$\begin{align}\sqrt{2} = \frac{a}{b} \\ 2a^2 = b^2\end{align}$
I have the equation above and was told that since the left land side is divided by $2$, $b^2$ is an even number. But to me, the left hand side is times $2$.
$\begin{align}\sqrt{2} = \frac{a}{b} \\ 2a^2 = b^2\end{align}$
I have the equation above and was told that since the left land side is divided by $2$, $b^2$ is an even number. But to me, the left hand side is times $2$.
I suspect that you were told that the left-hand side is divisible by $2$, which means that it can be divided by $2$ leaving an integer, or equivalently that $2$ is a factor in its prime factorization.
So you've got the equation:
$2a^2 = b^2$
$2a^2$ is obviously even, and as it is equal to $b^2$, $b^2$ is even as well.
EDIT: My mistake, the question was confusion over the phrase "divided by 2".
The LHS is $2a^2$ so it is an even number, since $2a^2=b^2$ it holds that $b^2$ is also an even number.

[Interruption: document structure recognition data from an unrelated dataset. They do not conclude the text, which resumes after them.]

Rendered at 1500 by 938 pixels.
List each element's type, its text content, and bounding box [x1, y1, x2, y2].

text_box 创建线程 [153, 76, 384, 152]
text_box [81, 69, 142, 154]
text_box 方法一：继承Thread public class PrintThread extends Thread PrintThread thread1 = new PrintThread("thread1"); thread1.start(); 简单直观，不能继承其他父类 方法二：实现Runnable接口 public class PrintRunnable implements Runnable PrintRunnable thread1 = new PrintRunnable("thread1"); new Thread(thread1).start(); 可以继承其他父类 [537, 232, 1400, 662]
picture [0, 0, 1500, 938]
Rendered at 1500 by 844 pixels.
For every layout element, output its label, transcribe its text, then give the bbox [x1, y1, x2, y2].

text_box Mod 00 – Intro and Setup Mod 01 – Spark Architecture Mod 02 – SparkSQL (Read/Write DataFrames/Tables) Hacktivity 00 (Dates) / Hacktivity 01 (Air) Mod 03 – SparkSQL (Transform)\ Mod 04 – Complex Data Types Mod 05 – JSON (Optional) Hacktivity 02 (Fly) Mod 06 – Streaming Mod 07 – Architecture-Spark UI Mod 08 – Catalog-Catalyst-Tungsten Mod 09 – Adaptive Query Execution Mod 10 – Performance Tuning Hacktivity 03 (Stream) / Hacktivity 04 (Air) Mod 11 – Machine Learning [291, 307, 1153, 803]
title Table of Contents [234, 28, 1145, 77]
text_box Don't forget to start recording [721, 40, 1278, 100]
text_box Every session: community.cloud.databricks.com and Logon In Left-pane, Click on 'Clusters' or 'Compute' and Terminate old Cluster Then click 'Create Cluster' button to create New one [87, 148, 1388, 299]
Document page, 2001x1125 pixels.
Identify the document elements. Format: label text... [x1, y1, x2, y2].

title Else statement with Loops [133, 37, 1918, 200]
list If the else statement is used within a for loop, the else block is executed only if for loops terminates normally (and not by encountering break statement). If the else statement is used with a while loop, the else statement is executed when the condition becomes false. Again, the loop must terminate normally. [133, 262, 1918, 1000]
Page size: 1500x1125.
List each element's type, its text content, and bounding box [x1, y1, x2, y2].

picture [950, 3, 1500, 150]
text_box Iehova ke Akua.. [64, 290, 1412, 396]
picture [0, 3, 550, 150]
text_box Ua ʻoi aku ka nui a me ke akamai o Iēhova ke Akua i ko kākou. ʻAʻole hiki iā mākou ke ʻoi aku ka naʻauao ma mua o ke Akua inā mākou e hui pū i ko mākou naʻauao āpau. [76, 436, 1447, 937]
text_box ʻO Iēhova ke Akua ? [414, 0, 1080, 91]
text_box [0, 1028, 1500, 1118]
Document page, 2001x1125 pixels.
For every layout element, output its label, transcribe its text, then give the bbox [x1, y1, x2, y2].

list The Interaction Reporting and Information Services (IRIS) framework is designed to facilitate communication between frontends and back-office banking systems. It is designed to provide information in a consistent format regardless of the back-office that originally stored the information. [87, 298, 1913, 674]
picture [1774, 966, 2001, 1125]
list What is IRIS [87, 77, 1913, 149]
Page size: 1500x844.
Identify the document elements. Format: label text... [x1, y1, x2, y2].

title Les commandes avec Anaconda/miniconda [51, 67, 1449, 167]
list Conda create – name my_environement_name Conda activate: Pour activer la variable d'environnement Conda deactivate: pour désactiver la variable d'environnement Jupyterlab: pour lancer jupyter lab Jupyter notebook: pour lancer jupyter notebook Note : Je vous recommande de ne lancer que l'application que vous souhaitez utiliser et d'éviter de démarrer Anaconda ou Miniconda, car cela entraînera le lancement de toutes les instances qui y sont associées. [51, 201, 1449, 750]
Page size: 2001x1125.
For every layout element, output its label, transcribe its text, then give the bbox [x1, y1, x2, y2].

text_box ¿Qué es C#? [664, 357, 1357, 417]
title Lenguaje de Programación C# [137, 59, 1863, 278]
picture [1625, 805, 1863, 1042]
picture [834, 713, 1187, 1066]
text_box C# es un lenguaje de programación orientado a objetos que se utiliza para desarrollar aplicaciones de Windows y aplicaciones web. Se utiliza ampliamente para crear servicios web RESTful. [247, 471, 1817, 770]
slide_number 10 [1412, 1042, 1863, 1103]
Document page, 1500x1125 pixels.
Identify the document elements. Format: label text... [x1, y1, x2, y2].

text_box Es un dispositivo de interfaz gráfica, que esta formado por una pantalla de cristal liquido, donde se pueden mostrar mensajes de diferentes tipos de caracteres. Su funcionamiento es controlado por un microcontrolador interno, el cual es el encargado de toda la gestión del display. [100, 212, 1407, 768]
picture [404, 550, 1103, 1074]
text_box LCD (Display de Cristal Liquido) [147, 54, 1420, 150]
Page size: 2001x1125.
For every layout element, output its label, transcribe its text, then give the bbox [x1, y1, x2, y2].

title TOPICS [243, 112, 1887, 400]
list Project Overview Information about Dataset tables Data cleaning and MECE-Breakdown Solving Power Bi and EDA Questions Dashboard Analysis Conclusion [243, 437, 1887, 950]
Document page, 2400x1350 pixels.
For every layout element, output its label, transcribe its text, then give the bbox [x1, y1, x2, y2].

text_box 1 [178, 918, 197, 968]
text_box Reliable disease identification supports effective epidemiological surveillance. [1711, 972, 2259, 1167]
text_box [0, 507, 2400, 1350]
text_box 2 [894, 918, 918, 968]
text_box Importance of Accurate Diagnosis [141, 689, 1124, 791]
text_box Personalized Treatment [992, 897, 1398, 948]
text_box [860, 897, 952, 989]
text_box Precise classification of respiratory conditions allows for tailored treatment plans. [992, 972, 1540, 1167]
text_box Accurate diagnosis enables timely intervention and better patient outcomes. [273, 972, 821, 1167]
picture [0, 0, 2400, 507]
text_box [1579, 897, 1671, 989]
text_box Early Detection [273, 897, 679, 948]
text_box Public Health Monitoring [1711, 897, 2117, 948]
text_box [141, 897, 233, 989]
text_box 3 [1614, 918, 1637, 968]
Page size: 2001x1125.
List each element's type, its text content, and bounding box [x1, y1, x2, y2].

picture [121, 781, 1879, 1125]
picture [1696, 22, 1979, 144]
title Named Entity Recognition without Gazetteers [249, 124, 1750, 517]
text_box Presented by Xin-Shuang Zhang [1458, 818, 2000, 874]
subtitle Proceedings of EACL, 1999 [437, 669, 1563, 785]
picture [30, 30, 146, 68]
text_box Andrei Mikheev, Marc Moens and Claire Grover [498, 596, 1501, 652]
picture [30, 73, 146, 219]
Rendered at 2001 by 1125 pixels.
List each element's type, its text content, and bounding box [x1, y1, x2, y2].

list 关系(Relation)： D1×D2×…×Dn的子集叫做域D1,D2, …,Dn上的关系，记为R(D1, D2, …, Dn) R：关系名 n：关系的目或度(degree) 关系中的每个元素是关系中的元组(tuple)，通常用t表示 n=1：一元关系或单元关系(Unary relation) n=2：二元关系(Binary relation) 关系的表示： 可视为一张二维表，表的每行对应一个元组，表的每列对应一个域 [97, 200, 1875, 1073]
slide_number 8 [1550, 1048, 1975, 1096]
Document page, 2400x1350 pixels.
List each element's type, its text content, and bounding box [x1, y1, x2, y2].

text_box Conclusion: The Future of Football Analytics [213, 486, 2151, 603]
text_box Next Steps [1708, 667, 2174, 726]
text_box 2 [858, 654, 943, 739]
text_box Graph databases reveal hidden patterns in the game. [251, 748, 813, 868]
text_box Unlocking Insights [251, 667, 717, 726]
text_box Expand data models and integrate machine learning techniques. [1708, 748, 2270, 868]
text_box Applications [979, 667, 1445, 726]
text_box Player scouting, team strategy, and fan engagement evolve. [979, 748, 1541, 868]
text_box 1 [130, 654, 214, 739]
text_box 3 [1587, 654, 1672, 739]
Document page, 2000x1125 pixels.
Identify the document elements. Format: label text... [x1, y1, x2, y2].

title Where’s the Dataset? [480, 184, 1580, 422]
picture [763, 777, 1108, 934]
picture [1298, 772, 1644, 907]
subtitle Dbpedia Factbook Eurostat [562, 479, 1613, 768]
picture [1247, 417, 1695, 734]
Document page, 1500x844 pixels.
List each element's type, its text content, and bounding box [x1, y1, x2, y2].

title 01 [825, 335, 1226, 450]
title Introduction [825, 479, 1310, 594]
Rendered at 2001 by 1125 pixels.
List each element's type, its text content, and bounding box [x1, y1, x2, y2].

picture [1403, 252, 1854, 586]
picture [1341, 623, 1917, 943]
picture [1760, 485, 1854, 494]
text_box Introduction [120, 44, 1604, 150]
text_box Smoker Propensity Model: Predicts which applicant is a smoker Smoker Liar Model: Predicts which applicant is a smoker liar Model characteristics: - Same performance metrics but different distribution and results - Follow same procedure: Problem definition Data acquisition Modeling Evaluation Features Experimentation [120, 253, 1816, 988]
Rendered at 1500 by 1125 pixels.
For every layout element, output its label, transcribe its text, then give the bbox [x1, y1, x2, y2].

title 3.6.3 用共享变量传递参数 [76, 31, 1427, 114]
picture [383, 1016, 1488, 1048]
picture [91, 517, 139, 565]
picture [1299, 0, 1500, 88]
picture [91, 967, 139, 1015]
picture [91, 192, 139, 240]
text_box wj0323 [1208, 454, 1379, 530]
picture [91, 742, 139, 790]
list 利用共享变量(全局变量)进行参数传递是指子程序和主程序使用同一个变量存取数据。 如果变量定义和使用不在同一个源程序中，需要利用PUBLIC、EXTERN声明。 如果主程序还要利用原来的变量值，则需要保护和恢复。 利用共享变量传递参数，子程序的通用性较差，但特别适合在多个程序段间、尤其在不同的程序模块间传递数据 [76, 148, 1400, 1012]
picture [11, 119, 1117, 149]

Note: a number is divisible by $2$ means the number is even
Consider following example:
$a = b$
Now if a is even, that is divisible by 2, then also, since they're equal, b has to be divisible by 2. (Numbers divisible by 2 are 2, 4, 6,etc.)
Let's get back to your example now. You have:
$2a^2 = b^2$
Let's put in following notation, let us instead of $2a^2$ write $x$ and instead of $b^2$ write y.
So we have:
$x = y$
Since $x$ is divisible by 2($x = 2a^2$ so whatever you put instead of $a$ it would be divisible by 2), and therefore using example 1, we have that $y$ is divisible by 2. And since $y$ is the same thing as $b^2$, then $b^2$ is divisible by 2.